王席一邊喝著蓮子粥,一邊尋找原主腦子裡的有用信息。
原主名叫王志,今年剛十歲,是王家旁系的一支,從小父母雙亡,照顧自己長大的奶奶也在三年前去世了,在這個大家族裡算是舉目無親了。
可看著屋內豪華的裝飾,眼前精美的菜肴,再看看院中別有情趣的園林,
怎麽看都不是這種身份該享有的。
原主年紀尚小,沒什麽深沉的心思,聽了大管家親切熱情的交代,就搬來了。
剛搬來的當晚,就被王席穿越而來取代。
“奇怪,別人不都是在原主死亡後取而代之嗎,怎麽我一點原主死亡的記憶都沒有?
就好像是睡了一覺,醒來就變成我了。”
“不想了,什麽有用的信息都沒有,淨瞎耽誤功夫。”
草草吃過早飯,看著正在收拾餐具的下人,王志整理了一下衣襟,走出房門。
清晨的陽光照在院中的樹枝上,格外的燦爛,雖是夏季,但卻毫無暑意。
走在庭院裡,除了這具小了很多的身體有些心理上的不太適應,其他也沒什麽特別的感受。
庭院裡亭台樓閣,各色花卉綠植,一應俱全,賞心悅目的同時也讓王志認定這其中一定有鬼。
出了幽靜的琴鶴別院,門口不出意外的也有人站著。
吩咐他們帶自己去大管家住處後,王志跟著仆從一路向南,直奔管家住處。
這位大管家十分了得,在王家非同一般。
大管家姓周,雖不姓王,但卻是王家前任與現任家主的得力助手,深得家主信任,整個王家的內務都是他在操持著,
身份地位比一般的旁系王家子弟還要尊貴。
不然,又怎麽會在這偌大的王家有一所自己的院子呢。
到了大管家門前,正好碰到了剛回來的大管家,
還沒等王志開口,這位頗有年紀的老管家就發現了王志,當即快步跑到王志身前,滿臉笑容的謙恭道:
“王志少爺怎麽來了?別苑住得還舒服嗎,有什麽不合適的您盡管說,我馬上叫人去整改。”

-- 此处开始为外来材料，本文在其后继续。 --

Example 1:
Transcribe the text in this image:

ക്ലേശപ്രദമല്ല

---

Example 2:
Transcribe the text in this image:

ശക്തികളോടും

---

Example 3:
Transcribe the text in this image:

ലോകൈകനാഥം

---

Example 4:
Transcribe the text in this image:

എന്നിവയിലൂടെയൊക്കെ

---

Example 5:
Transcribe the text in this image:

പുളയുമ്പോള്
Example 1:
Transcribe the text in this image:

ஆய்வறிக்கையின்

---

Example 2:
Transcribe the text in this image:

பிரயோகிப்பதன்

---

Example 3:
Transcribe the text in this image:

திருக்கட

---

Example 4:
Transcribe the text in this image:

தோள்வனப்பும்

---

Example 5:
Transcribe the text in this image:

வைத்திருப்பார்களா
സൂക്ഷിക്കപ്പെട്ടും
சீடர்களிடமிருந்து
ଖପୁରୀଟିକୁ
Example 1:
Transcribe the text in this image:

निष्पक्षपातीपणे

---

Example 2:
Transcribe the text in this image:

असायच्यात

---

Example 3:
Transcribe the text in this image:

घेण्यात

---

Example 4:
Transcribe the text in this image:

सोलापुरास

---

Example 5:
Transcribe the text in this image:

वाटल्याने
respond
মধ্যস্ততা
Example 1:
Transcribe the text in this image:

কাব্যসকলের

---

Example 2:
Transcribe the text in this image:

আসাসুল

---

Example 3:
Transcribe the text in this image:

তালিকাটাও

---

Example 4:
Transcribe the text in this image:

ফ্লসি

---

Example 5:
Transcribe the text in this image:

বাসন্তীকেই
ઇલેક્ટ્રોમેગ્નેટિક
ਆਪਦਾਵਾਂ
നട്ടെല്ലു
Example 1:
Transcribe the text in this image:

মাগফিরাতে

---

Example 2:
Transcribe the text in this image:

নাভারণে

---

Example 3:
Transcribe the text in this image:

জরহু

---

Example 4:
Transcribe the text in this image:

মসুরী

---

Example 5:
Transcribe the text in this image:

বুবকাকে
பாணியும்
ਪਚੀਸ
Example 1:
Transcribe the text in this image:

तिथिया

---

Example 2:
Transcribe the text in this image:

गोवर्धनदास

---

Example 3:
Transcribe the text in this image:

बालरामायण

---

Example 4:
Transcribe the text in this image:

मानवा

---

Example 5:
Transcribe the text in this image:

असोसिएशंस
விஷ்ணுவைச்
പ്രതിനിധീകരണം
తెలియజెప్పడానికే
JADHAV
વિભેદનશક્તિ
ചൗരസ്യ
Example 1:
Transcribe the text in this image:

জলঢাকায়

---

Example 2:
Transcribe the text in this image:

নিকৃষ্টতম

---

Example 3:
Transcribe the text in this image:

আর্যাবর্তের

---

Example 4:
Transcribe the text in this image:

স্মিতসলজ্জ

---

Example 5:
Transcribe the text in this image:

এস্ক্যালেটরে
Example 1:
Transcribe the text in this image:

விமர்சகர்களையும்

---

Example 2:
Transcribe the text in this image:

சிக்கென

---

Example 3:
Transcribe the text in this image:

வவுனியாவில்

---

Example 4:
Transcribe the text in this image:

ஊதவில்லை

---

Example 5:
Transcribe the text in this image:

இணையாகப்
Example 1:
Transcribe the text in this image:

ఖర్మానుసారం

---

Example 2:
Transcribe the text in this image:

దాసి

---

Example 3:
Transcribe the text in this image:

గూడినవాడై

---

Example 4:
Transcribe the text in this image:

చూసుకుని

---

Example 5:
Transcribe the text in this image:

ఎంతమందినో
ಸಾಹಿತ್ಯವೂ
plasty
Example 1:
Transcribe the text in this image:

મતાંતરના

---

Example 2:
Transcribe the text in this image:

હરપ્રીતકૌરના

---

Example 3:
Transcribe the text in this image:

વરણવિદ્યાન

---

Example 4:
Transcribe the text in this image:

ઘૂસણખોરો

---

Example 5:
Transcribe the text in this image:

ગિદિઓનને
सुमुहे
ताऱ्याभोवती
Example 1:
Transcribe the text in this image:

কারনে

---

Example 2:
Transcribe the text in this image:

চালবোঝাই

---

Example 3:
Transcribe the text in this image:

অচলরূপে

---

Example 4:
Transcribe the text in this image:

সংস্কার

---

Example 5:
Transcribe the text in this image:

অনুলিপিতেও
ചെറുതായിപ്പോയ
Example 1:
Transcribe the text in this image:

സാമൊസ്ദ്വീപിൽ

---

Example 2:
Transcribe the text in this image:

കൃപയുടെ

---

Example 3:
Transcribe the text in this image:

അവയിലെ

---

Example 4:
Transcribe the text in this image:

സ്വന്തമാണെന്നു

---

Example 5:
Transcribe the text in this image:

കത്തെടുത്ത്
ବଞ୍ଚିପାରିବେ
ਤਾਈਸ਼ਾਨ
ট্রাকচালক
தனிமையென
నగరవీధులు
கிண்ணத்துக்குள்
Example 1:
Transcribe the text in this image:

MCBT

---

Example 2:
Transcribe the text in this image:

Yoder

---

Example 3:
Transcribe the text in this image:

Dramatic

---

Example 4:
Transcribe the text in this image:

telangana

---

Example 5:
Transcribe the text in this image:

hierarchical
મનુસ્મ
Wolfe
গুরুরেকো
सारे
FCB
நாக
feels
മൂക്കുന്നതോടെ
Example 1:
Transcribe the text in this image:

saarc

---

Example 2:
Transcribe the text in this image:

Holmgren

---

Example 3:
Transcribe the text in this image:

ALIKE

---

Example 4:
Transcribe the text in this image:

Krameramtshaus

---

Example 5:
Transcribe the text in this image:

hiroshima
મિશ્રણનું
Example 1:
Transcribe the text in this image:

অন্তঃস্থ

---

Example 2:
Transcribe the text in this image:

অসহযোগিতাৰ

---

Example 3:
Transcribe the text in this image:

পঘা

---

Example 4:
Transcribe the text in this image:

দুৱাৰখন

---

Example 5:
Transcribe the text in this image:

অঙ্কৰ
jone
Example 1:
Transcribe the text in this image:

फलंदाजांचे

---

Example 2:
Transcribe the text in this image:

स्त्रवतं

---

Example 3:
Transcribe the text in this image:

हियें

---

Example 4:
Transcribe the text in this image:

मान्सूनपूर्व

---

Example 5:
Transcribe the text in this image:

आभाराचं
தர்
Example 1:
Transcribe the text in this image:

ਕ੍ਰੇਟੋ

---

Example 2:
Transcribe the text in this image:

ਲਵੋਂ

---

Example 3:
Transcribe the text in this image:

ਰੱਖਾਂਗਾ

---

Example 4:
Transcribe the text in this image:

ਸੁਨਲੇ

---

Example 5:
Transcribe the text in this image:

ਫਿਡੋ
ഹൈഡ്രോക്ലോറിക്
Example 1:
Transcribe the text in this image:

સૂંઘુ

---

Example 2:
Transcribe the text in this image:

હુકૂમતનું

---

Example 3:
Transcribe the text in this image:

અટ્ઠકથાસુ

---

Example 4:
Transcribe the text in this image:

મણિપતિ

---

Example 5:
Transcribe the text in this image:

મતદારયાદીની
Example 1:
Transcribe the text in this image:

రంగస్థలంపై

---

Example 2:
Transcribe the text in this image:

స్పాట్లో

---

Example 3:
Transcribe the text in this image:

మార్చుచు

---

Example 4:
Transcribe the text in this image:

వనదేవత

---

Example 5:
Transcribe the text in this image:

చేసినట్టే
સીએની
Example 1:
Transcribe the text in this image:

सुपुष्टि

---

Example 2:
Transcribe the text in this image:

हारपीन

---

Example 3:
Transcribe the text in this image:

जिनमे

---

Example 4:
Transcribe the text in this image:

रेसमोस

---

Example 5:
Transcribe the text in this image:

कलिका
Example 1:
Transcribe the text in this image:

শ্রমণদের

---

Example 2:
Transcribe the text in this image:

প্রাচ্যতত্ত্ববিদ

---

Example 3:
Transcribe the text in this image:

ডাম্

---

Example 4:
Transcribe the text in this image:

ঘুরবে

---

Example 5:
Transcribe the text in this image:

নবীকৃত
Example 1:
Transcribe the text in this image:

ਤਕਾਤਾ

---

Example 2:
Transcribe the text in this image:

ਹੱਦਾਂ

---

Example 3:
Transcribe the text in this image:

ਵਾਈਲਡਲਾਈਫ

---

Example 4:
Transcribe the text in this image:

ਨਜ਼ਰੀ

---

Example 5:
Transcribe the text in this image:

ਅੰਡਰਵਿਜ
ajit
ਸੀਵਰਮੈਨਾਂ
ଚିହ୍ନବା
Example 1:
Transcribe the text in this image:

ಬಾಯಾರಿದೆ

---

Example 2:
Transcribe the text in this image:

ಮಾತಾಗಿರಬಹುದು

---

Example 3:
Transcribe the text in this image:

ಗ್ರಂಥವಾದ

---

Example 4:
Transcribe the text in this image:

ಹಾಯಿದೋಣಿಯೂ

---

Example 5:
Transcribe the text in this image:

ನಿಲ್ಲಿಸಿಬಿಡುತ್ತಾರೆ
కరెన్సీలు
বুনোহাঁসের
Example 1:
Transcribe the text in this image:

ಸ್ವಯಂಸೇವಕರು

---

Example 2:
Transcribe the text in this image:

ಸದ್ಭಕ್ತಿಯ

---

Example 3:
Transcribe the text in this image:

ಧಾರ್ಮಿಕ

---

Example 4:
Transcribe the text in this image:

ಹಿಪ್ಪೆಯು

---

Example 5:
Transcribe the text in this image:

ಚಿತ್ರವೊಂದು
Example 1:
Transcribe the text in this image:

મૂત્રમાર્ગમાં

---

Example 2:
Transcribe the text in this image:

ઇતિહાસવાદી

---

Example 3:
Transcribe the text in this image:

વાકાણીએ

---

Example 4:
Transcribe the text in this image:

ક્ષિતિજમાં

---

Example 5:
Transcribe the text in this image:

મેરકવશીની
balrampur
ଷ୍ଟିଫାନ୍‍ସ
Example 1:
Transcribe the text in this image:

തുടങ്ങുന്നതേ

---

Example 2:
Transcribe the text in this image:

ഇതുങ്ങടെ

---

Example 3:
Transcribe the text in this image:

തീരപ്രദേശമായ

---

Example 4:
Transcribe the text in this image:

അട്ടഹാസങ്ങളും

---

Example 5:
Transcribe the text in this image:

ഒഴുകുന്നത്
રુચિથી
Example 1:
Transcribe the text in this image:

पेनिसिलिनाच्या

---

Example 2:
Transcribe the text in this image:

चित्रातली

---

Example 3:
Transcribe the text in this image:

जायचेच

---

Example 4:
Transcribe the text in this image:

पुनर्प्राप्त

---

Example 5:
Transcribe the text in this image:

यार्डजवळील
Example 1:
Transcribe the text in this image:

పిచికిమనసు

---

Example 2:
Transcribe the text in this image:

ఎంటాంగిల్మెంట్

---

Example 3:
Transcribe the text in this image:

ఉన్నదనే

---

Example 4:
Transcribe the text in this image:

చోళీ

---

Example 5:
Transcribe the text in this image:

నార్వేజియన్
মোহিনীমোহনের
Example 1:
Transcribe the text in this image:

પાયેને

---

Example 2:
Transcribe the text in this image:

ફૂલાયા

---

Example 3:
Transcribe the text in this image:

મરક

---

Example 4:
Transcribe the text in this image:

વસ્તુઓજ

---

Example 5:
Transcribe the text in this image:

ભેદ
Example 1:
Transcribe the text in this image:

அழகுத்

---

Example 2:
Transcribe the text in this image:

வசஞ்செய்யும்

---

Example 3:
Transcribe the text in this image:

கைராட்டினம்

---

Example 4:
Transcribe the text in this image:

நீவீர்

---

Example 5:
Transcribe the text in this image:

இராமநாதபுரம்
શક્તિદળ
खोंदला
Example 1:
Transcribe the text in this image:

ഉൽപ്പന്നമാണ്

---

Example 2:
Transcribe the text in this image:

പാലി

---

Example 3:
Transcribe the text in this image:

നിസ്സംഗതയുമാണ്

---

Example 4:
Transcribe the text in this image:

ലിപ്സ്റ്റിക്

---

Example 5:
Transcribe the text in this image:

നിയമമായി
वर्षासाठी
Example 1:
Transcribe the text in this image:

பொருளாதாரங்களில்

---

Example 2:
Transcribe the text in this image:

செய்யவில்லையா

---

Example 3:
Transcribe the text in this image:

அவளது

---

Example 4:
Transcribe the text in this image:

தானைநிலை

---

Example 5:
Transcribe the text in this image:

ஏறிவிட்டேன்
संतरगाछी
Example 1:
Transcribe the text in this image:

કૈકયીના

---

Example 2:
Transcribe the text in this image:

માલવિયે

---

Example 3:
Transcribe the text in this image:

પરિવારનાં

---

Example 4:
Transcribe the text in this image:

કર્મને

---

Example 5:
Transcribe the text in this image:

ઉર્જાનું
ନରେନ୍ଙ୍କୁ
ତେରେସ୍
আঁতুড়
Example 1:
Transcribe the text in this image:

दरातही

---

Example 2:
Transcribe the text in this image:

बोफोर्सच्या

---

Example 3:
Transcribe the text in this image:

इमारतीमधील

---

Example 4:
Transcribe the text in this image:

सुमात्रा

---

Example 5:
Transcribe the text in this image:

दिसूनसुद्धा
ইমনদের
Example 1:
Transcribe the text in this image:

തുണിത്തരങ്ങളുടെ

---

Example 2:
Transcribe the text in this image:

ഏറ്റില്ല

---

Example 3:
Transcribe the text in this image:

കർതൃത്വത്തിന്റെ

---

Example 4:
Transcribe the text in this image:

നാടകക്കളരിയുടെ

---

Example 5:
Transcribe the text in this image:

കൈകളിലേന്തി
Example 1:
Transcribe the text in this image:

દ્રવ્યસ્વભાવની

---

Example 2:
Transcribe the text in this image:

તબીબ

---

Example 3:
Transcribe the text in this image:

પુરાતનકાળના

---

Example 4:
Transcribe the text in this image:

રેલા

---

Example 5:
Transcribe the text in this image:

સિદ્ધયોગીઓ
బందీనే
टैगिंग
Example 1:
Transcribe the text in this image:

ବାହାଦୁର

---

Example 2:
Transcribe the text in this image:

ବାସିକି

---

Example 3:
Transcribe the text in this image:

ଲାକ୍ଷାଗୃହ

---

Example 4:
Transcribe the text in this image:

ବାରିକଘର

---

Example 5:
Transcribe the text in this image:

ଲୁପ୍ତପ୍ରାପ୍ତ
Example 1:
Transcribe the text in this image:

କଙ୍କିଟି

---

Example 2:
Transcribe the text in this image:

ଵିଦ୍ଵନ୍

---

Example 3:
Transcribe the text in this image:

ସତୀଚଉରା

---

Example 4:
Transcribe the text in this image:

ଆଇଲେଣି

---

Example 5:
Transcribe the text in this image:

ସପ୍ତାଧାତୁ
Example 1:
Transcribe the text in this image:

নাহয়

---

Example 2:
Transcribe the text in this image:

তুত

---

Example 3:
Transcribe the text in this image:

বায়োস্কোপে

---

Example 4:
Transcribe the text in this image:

王志沒有立即回話,坦白講,他是有些不適應的,因為在他的記憶裡大管家平時對外人是不太喜歡笑的,突然變成這副姿態,搞得王志措手不及。
“這老家夥也換靈魂了?怎麽和記憶裡對應不上?”王志不禁暗自腹誹。
“沒有沒有,一切都挺合適的,讓您費心了”王志回答道
“我這次來是想問一下,我來了已經有幾天了,什麽時候去學堂啊?”
王志問學堂是有自己的目的的,一些不好問的不好說的問題,問同齡人是最方便的,一些歷史文化問題,問老師是最有效的。
“怪我,怪我,一直在老爺那照應著接待上門的各家大人,忙過頭了,忘記提前告訴少爺您了。”
“下人已經在安排了,明天少爺就可以過去了,就在琴鶴別院不遠處,少爺想去的話我現在馬上帶您去看一下。”
“那就有勞您了”
“少爺太客氣了,有什麽需要您盡管吩咐就是。”大管家依舊是那副謙恭姿態。
管家帶著王志和他的仆從一前一後,不多時便來到了琴鶴別苑南邊幾百米遠的一座院子。
小院古樸典雅,給人清新脫俗之感。
王志剛剛去管家的路上就路過這兒,當時還多特意看了幾眼。
“趕巧了,今天學堂休息,所以沒什麽人,少爺可以進去隨便走走看看,熟悉一下環境。”
“老爺有規定,除了學子和先生,其他人不能隨意出入學堂,我在這等您,有什麽問題隨時叫我”大管家不緊不慢的說道。
聽了這話,正打算去屋裡看看的王志隨即邁步,就在看完正院,想去後院的王志便被一童子伸手攔了下來。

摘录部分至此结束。